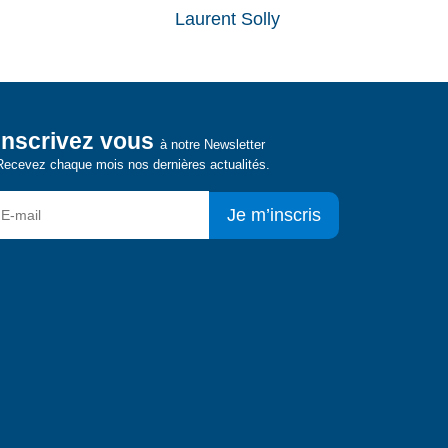
Laurent Solly
Inscrivez vous
à notre Newsletter
Recevez chaque mois nos dernières actualités.
Je m’inscris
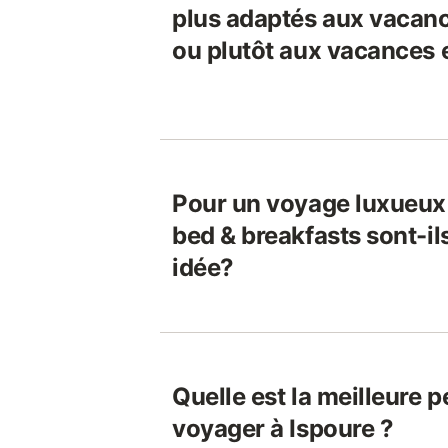
plus adaptés aux vacanc
ou plutôt aux vacances 
Pour un voyage luxueux 
bed & breakfasts sont-i
idée?
Quelle est la meilleure 
voyager à Ispoure ?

§ WHAT IS NEEDED
Copy, without any change, the run of lines from the one with "Pour un voyage luxueux" through the end of the entries above.

§ WRITTEN SOLUTION
Pour un voyage luxueux 
bed & breakfasts sont-i
idée?
Quelle est la meilleure 
voyager à Ispoure ?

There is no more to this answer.